Btw, I have another proposal. We could unify naming because at this point there folder structure: analytics_platform/kronos
and inside this path there apollo
, gnosis
, pgm
and softnet
+ src
folder.
I am sure that you can map these codenames to real components, but we should make better documentation or just rename it. I prefer creating documentation since those names are cool :-).
what are those reasons?
Alternate recommendations don't actually use the PGM structure, rather are based off a Jaccard distance metric based on the tags. However right now we can't increase the tag count for the similarity metric because the PGM cannot accommodate so many tags on a single package. By moving it outside the PGM we'll draw it from the unfiltered package tag map(containing more than four tags per package) enabling better calculation of the similarity score and in turn of alternates.
What actually Kronos is? Alternate recommendation + Outlier recommendation + companion recommendation together?

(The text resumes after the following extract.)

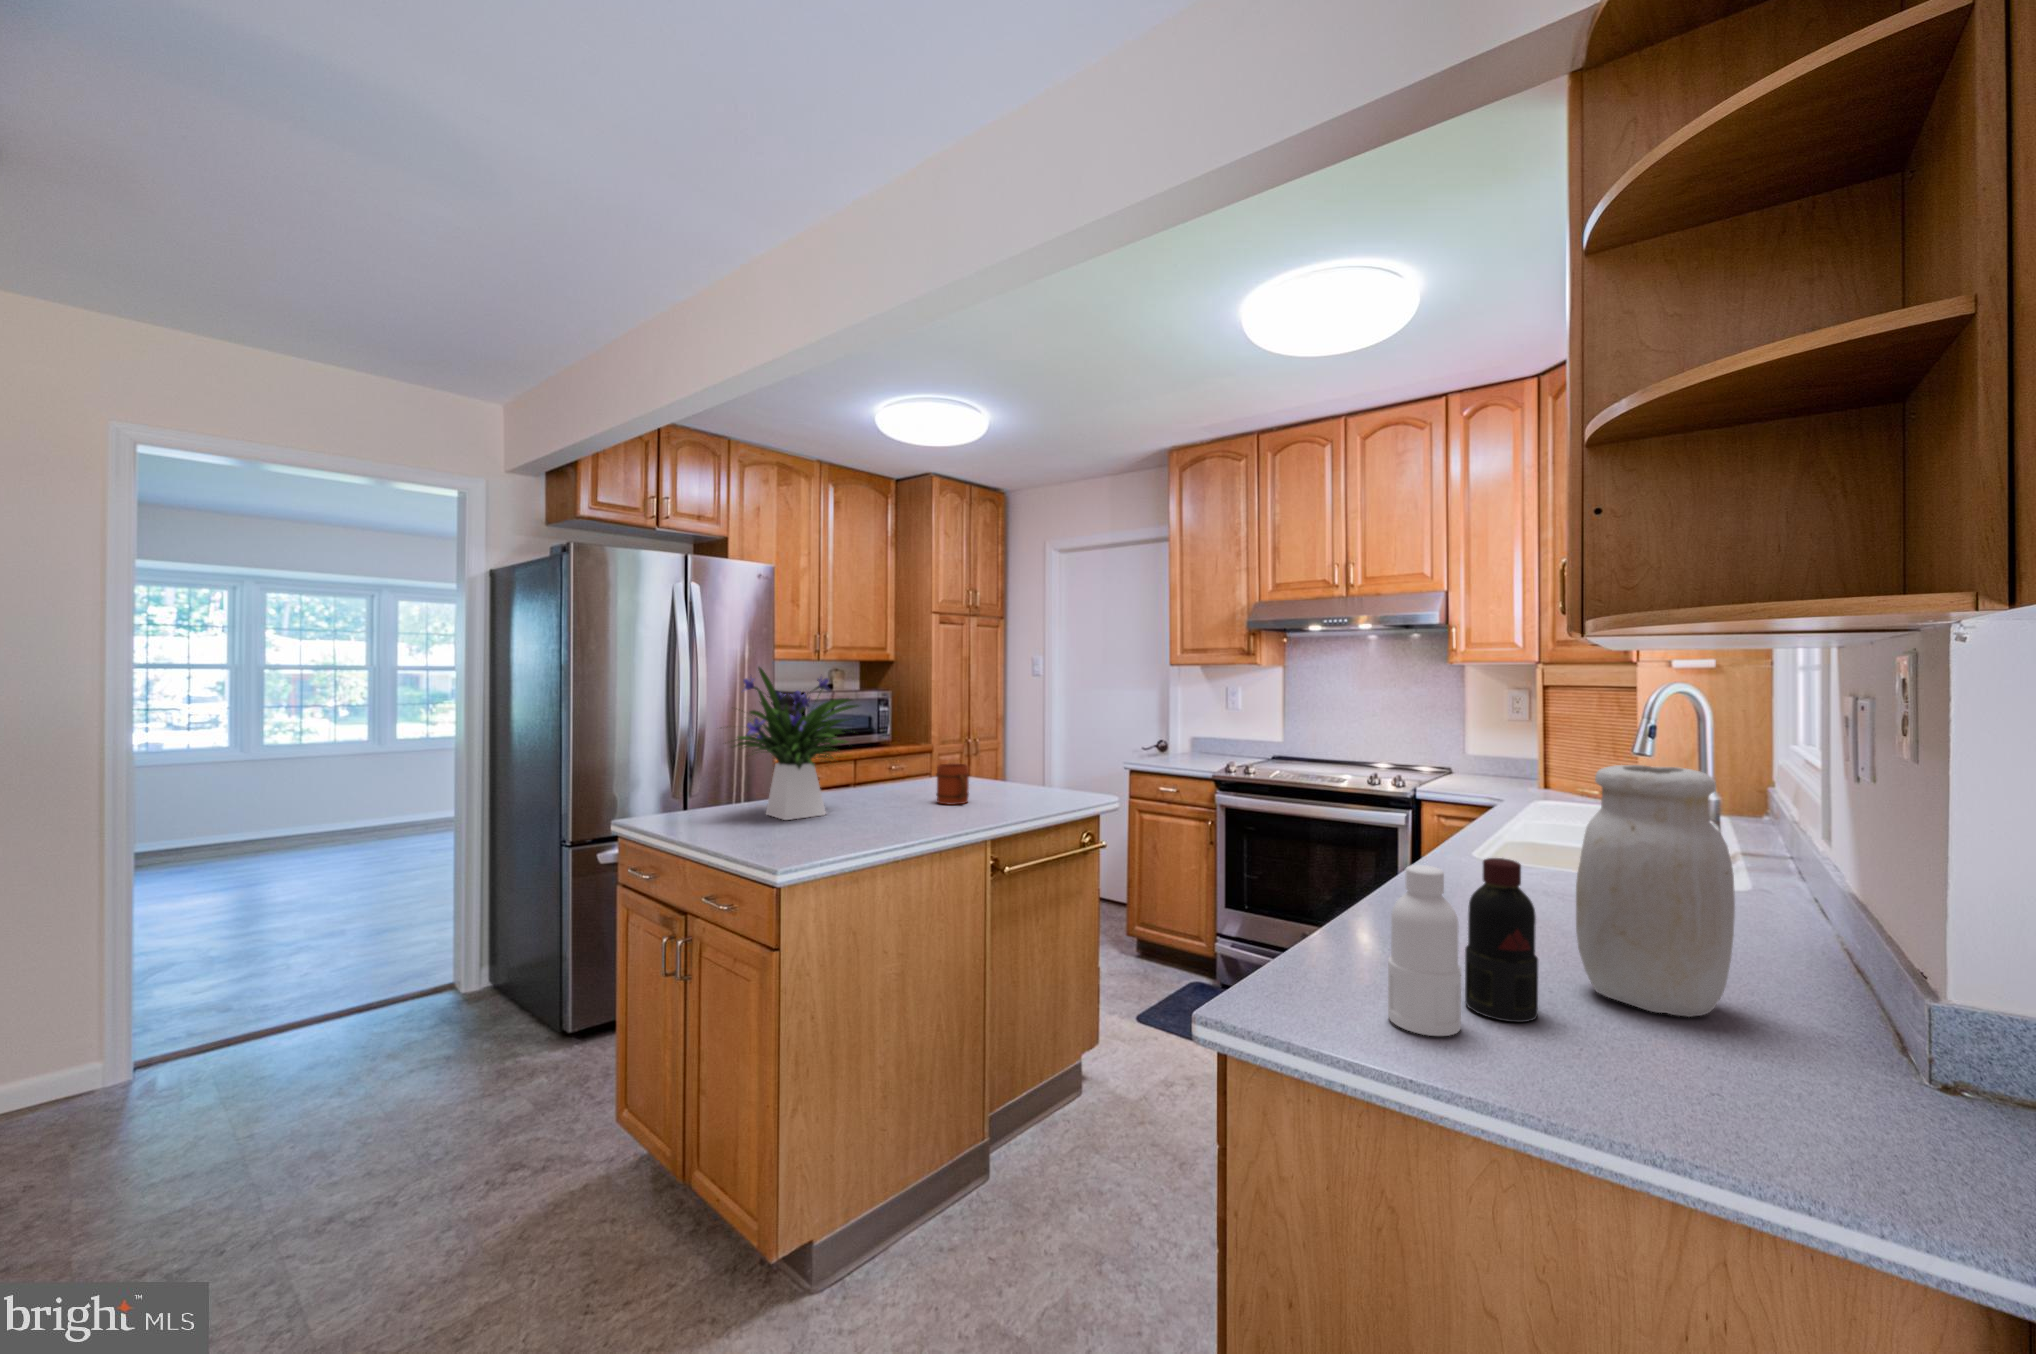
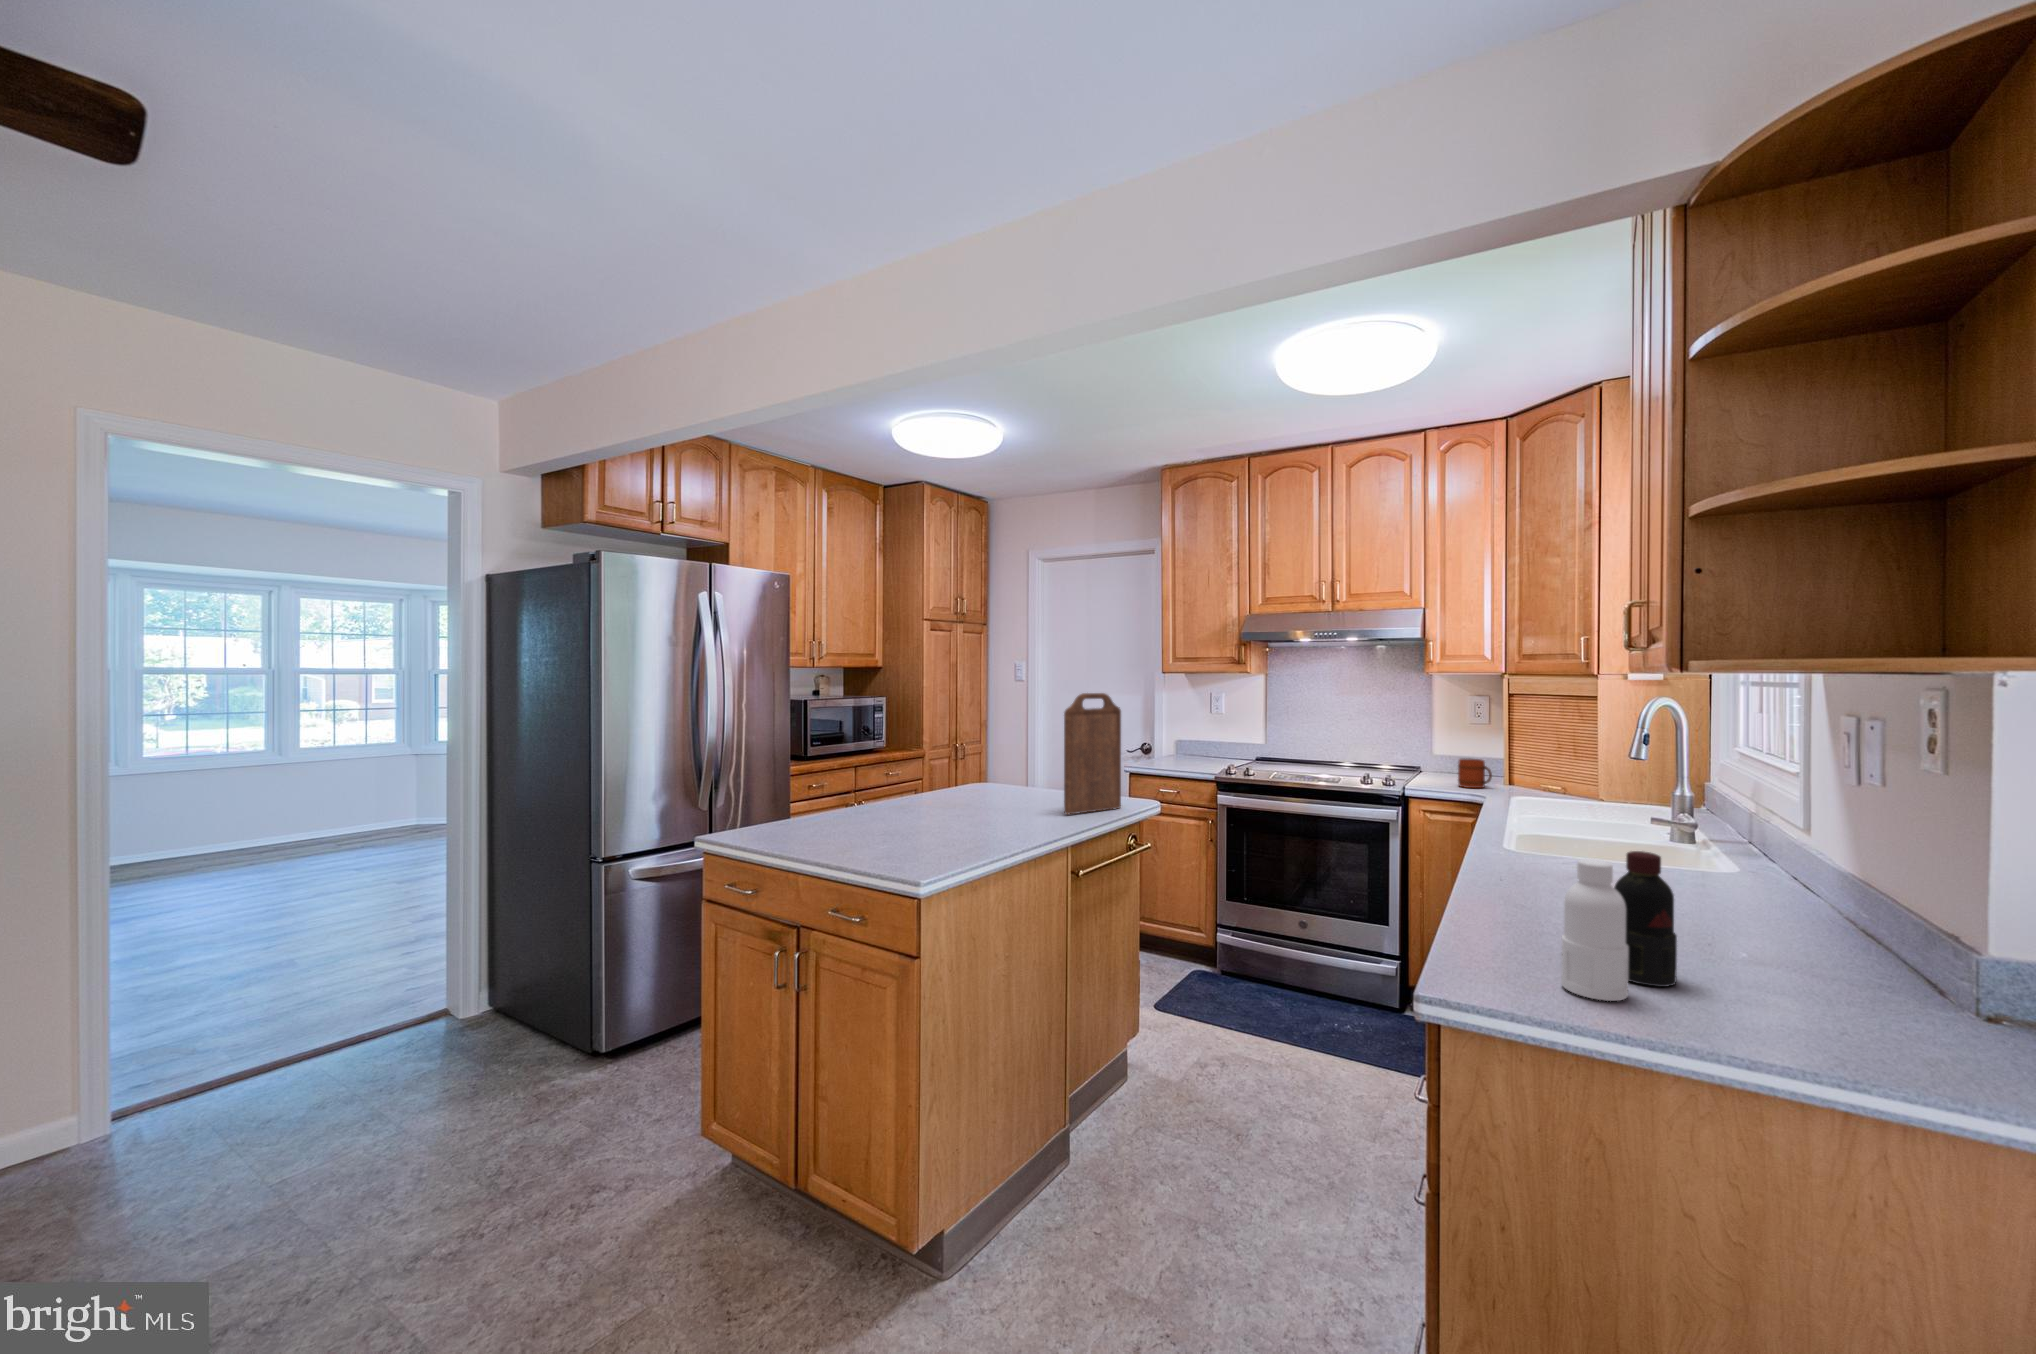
flower arrangement: present [736,667,858,820] -> none [806,681,948,830]
cutting board: none [994,681,1062,809] -> present [1064,693,1121,814]
mug: present [936,764,969,805] -> present [1458,758,1492,788]
jar: present [1576,765,1735,1017] -> none [1683,772,1822,976]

Some diagrams how analytics pipeline is currently running would be great.
Yes.
gnosis - This is generation of reference architecture. softnet - the packages are added as leaf nodes to the reference architecture graph, also contains something called a similarity dict, used to drive outliers. pgm - The actual pomegranate model, it is trained using what we generated in gnosis and softnet.
There's some documentation that I wrote as a part of knowledge transfer sessions here- https://docs.google.com/document/d/1f6dgwvf44kTTbZ1ascvbcxZoTvC4wVq7K5e6PkeHWJo/edit
EDIT: Actually, the diagram in it is not all too accurate. Need to fix it.
@rootAvish Great resource! Thank you. However, let's migrate information from the document into a repository, so it will be in one place.
This task is created after agreement on Mattermost channel. me @rootAvish and @sara-02 agreed that there is way too much functionality inside https://github.com/fabric8-analytics/fabric8-analytics-stack-analysis repository.
My suggestion would be to 1) outline what components are inside, 2) consider whether those components are still relevant for us, 3) rearrange relevant components and 4) refactor these components.
I will be thankful for any input especially from @rootAvish and @sara-02 since they are specialists for this repository right now.